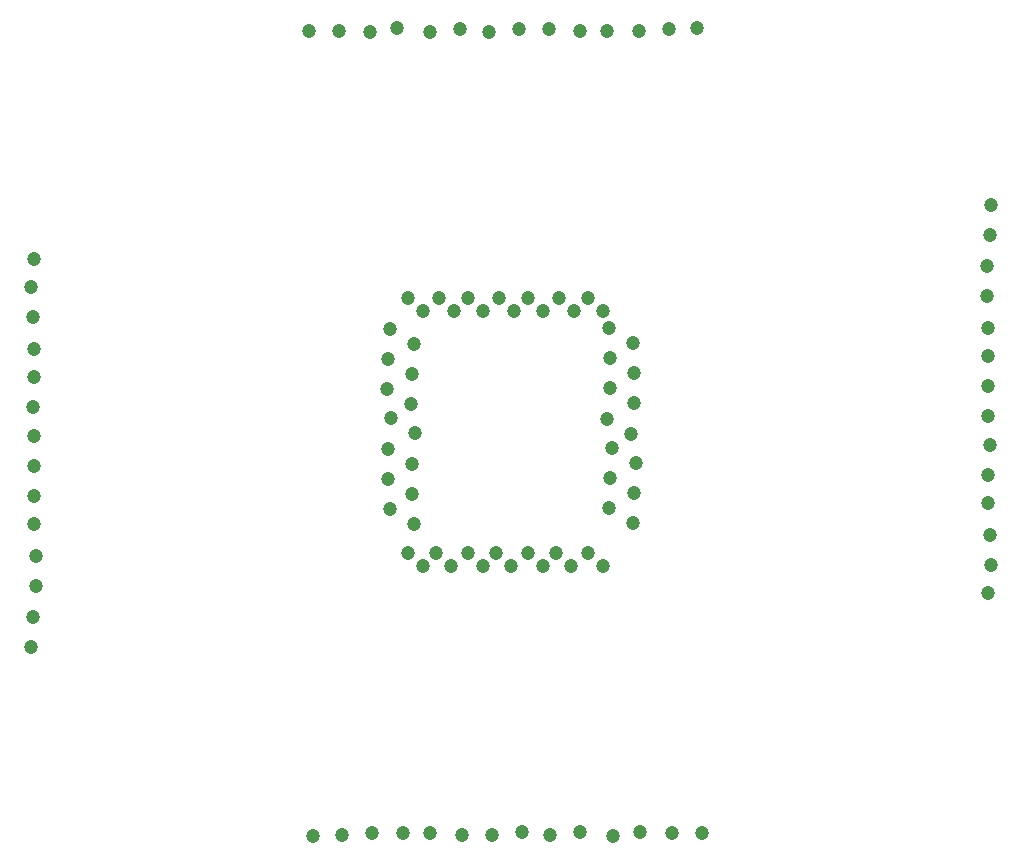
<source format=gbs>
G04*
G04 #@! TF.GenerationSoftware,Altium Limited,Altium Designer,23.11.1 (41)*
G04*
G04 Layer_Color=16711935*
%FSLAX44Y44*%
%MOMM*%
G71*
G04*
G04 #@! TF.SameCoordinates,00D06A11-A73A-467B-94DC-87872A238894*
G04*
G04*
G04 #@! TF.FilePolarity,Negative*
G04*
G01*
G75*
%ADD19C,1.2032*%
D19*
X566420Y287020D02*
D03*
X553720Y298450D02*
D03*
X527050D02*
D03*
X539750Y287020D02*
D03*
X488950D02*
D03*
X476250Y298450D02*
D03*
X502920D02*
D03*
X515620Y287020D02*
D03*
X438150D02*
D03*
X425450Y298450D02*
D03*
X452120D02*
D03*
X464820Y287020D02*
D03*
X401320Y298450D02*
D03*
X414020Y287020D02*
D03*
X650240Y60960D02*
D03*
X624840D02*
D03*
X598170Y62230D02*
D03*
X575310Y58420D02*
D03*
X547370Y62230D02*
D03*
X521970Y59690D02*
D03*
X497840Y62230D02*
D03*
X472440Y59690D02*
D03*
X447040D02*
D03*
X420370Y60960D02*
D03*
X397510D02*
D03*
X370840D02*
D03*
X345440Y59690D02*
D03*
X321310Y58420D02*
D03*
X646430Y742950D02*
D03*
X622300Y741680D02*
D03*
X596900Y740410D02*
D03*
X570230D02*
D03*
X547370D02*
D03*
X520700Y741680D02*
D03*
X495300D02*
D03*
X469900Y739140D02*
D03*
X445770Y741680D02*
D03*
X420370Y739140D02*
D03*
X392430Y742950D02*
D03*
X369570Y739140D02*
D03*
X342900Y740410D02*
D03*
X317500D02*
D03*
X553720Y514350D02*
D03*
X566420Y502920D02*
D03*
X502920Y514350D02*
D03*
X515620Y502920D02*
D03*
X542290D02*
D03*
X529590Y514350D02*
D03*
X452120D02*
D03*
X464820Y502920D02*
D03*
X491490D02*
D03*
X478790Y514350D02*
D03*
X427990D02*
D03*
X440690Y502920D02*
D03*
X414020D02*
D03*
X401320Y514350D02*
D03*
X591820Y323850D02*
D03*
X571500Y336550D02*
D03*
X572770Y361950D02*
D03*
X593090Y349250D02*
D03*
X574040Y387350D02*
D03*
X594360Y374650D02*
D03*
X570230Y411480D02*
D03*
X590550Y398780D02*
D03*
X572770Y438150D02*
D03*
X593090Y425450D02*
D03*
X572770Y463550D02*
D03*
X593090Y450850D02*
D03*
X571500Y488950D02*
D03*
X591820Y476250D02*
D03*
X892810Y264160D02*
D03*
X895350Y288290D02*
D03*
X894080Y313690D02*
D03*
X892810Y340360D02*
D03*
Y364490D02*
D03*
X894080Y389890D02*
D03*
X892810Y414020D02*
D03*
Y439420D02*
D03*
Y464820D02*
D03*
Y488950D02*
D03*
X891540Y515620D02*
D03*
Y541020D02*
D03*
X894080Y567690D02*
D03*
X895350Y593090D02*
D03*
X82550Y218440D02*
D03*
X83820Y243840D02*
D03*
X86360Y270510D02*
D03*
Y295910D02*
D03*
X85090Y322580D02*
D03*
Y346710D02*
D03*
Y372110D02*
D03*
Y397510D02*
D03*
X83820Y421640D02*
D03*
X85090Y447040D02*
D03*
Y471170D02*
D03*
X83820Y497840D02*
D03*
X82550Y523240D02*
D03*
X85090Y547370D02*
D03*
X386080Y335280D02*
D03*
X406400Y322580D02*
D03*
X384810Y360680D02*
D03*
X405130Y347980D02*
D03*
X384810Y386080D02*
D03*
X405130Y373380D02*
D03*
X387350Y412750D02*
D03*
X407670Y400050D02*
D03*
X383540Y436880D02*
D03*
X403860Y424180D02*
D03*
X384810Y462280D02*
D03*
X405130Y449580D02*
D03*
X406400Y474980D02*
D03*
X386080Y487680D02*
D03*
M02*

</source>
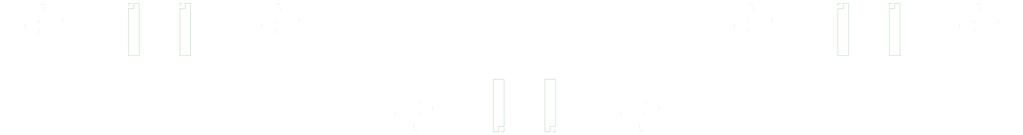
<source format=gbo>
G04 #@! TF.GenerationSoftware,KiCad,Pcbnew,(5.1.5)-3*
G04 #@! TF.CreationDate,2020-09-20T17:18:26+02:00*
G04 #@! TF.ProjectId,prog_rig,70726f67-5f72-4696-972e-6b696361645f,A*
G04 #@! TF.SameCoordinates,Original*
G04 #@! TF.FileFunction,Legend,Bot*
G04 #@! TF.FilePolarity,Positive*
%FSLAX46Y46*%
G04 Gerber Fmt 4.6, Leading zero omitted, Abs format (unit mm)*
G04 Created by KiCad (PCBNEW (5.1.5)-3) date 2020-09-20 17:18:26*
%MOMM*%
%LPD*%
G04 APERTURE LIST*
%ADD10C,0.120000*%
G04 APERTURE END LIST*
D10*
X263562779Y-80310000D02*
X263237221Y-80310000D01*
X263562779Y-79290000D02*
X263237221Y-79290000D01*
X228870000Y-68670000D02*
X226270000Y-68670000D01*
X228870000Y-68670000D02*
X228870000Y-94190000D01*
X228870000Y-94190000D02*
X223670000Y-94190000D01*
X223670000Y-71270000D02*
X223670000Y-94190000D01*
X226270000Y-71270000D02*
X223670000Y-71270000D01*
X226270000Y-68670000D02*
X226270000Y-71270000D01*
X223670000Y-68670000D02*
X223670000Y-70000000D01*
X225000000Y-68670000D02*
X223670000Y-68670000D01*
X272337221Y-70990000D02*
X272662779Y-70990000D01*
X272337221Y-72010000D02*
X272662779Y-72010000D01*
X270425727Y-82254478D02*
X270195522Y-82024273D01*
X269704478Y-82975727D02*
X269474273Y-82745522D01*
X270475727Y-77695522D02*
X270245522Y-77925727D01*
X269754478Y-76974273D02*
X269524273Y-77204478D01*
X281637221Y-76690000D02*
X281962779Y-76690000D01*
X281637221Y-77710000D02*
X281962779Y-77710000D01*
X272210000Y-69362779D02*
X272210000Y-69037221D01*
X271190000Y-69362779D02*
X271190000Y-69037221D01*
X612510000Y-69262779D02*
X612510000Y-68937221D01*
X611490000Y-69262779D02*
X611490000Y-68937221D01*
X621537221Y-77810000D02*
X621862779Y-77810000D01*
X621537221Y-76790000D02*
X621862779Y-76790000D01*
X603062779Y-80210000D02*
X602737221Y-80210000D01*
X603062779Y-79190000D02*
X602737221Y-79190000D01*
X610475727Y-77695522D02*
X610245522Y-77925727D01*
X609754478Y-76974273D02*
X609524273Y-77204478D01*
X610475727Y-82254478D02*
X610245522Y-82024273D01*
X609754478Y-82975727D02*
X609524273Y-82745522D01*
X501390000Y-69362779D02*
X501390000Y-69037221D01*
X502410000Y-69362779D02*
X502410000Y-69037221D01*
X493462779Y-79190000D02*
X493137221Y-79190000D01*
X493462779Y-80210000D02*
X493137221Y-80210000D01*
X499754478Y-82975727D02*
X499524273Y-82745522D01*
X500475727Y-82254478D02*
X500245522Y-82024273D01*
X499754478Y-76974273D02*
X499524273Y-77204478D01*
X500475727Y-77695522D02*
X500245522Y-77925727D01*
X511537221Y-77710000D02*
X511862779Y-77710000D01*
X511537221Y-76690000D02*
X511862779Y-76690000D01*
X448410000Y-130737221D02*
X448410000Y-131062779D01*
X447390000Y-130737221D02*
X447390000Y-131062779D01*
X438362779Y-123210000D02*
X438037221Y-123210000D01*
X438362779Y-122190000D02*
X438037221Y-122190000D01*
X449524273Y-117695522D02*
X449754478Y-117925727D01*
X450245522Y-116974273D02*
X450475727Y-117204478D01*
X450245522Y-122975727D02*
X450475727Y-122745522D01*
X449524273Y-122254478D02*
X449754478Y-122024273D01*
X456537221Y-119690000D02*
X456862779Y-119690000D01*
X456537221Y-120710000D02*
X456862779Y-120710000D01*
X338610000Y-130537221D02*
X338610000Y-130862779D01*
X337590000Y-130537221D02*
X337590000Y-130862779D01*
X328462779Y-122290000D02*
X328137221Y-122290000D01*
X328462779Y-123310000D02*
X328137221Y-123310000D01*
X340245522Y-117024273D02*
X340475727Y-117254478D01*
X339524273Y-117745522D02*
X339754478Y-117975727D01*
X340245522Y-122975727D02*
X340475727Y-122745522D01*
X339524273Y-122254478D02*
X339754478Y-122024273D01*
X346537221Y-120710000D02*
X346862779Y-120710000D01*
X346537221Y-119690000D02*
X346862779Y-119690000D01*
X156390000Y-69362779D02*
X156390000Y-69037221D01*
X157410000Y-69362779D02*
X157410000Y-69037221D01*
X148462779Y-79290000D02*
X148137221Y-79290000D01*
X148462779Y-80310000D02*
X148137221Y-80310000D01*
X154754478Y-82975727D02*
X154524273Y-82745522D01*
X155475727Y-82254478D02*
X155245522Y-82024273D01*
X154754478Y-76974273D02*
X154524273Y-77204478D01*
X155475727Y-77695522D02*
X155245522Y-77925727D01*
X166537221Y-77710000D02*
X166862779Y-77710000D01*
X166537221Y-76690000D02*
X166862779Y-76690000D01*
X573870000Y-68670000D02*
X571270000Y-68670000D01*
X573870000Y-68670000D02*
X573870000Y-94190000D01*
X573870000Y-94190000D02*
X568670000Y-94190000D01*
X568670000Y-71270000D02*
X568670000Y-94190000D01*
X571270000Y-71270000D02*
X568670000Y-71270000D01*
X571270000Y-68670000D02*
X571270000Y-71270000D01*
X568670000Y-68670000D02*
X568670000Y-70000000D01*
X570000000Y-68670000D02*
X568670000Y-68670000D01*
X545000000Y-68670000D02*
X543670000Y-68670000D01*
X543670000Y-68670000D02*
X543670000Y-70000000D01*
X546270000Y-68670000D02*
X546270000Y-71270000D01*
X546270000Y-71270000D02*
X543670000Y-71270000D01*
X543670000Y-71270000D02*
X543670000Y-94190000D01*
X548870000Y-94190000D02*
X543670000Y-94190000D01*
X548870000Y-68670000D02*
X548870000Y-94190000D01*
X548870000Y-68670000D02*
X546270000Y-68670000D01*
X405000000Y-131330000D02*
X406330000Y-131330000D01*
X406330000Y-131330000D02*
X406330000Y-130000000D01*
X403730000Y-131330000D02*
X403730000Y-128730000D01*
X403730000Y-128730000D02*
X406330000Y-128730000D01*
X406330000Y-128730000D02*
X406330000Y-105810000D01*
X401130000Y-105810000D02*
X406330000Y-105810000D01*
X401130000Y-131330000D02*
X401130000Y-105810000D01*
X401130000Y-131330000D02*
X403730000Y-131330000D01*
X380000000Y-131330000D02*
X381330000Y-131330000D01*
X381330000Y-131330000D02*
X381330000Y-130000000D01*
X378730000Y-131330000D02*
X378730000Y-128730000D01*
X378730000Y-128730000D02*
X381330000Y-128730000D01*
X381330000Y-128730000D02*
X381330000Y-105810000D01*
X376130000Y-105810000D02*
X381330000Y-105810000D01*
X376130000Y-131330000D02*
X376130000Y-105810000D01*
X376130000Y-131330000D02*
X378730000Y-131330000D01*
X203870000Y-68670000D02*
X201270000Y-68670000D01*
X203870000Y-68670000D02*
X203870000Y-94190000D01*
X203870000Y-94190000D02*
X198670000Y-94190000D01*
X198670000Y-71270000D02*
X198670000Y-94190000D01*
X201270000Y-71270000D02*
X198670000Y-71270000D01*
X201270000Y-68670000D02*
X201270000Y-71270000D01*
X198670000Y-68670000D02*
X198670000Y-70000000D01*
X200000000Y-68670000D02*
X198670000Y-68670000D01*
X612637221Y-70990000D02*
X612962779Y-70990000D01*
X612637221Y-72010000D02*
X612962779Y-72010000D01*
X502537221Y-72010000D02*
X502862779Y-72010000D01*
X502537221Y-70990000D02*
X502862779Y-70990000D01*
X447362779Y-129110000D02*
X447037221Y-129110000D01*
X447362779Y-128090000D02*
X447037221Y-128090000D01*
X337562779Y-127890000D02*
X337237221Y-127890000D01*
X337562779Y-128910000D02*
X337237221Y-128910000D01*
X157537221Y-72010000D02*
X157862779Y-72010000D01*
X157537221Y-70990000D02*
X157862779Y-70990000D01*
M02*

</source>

* [Activity]:
Transcribe the lines above between the line holding "X502920D02*" and the line holding "X497840Y62230D02*", inclusive, exactly as they stand and with nothing added.

* [Answer section]:
X502920D02*
D03*
X515620Y287020D02*
D03*
X438150D02*
D03*
X425450Y298450D02*
D03*
X452120D02*
D03*
X464820Y287020D02*
D03*
X401320Y298450D02*
D03*
X414020Y287020D02*
D03*
X650240Y60960D02*
D03*
X624840D02*
D03*
X598170Y62230D02*
D03*
X575310Y58420D02*
D03*
X547370Y62230D02*
D03*
X521970Y59690D02*
D03*
X497840Y62230D02*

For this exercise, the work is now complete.